The Moon’s Trick, Young In Hong

Ned Carter Miles

Many things in art are matters of transposition. Figurative painting is a conversion of three dimensions into two, sculpture is in part the translation of a thing from one material to another, conceptual and performance art are about ideas manifested in matter and gesture. Through each of these transformations, some essence of the original subject remains, but information is inevitable lost and gained as a function of the media used. In the case of Young In Hong, who held her first solo exhibition, “The Moon’s Trick,” at a British public institution at the Korean Cultural Centre UK, the prominent use of embroidery in her practice brings much to her subjects as they are transformed into works of art.

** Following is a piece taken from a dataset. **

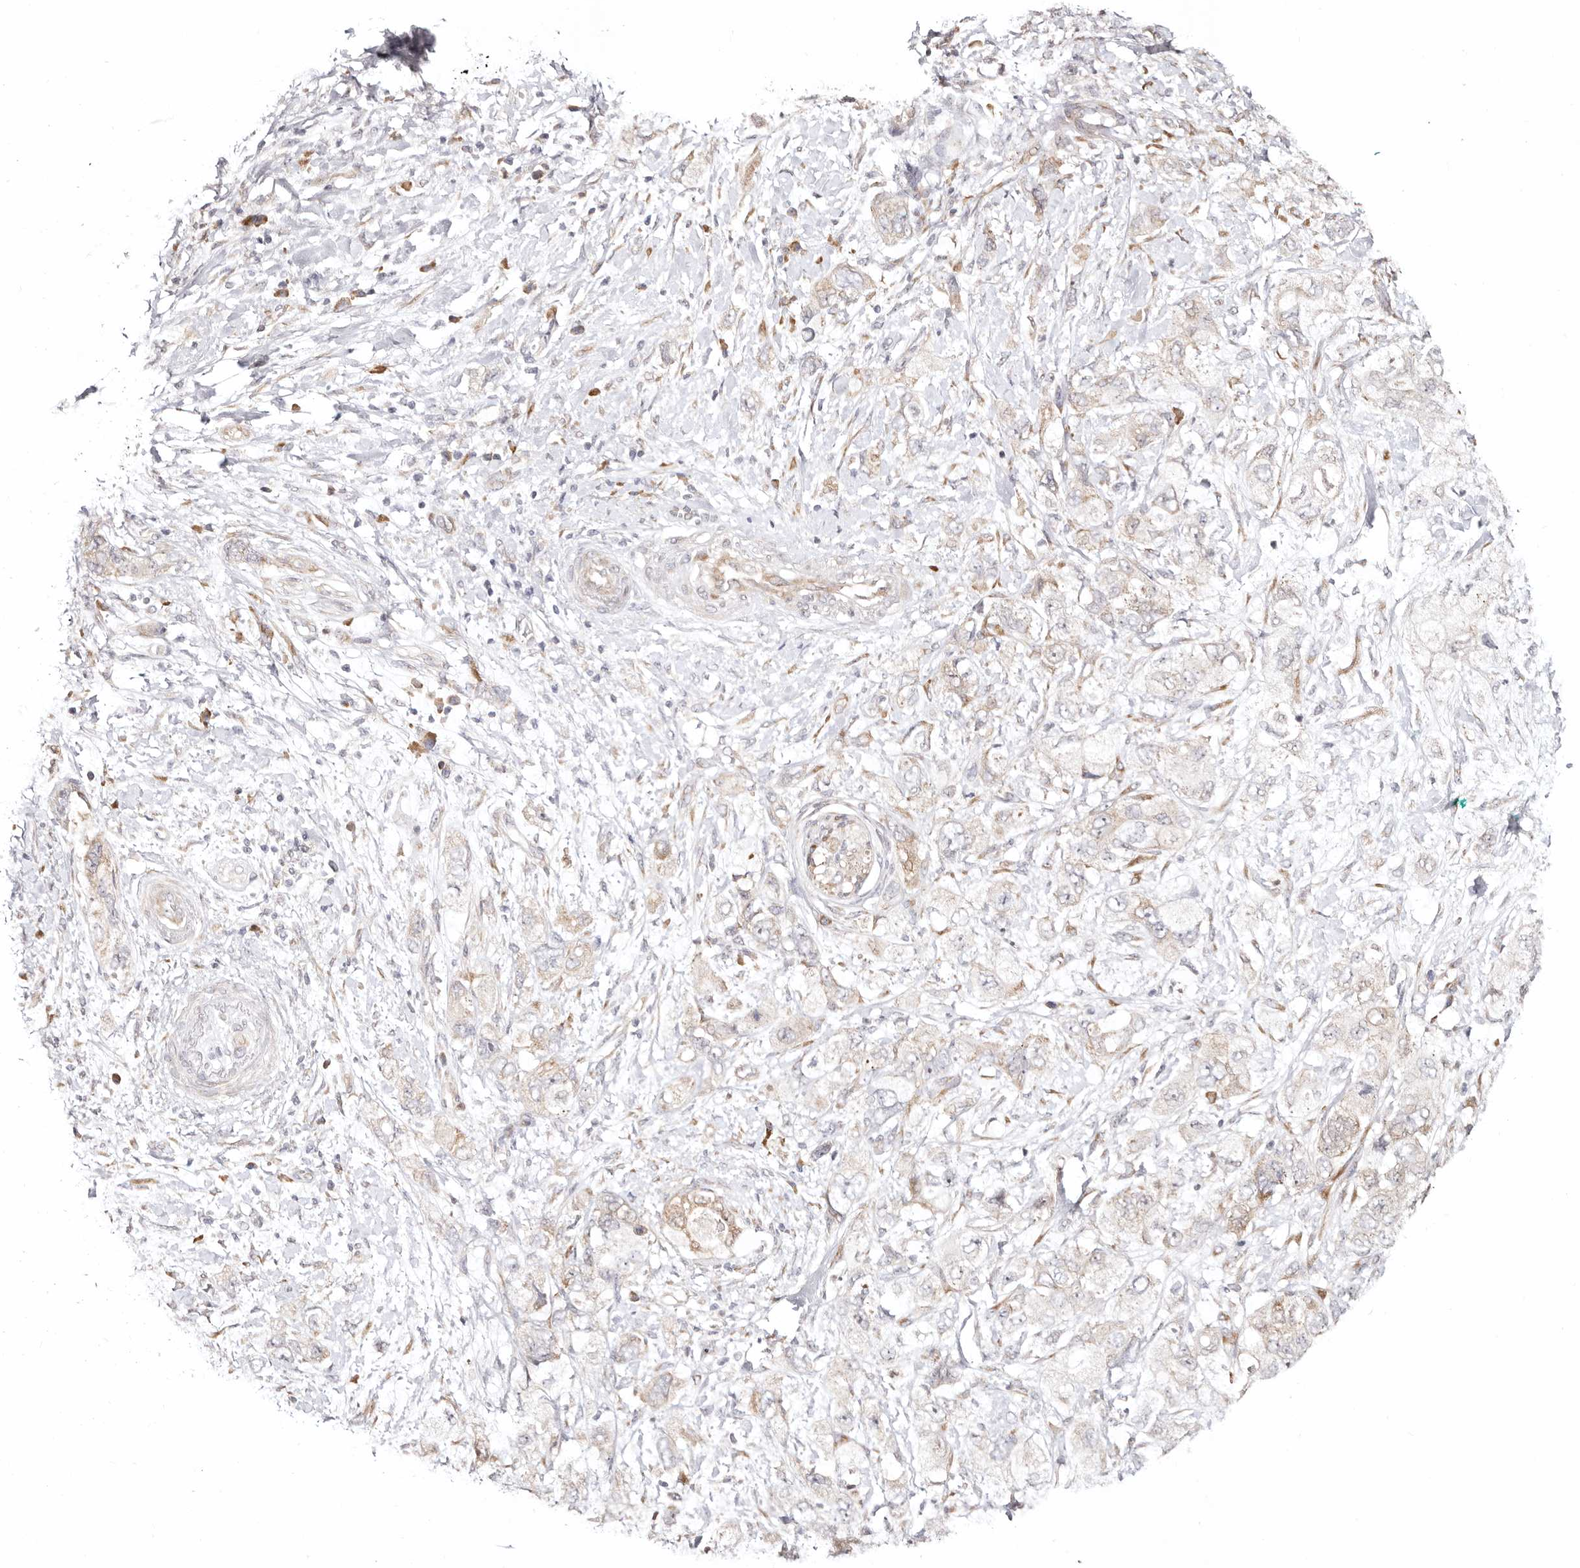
{"staining": {"intensity": "weak", "quantity": "<25%", "location": "cytoplasmic/membranous"}, "tissue": "pancreatic cancer", "cell_type": "Tumor cells", "image_type": "cancer", "snomed": [{"axis": "morphology", "description": "Adenocarcinoma, NOS"}, {"axis": "topography", "description": "Pancreas"}], "caption": "An immunohistochemistry (IHC) histopathology image of pancreatic adenocarcinoma is shown. There is no staining in tumor cells of pancreatic adenocarcinoma.", "gene": "BCL2L15", "patient": {"sex": "female", "age": 73}}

Representative of much of the work from Hong’s ten-year career, several of the older pieces on display were based on photographs, and were particularly marked by the intensity of labor that went into their creation. Burning Love (2014), composed of viscose rayon threads and cotton, is a meticulously embroidered image in oversaturated blue, orange, yellow and red portraying the crowd from a candlelit demonstration held in Seoul in 2008, where participants are marked by thousands of dots of light. The manifestation was in response to a government decision to reverse a ban on US beef imports, and represented one of the most important democratic events in Korea’s modern history, seeing thousands take to the streets. It was notoriously underreported in mainstream media at the time, with little energy spent to document it, and so there is something poetic about the extraordinary amount of work that has gone into consolidating the moment here.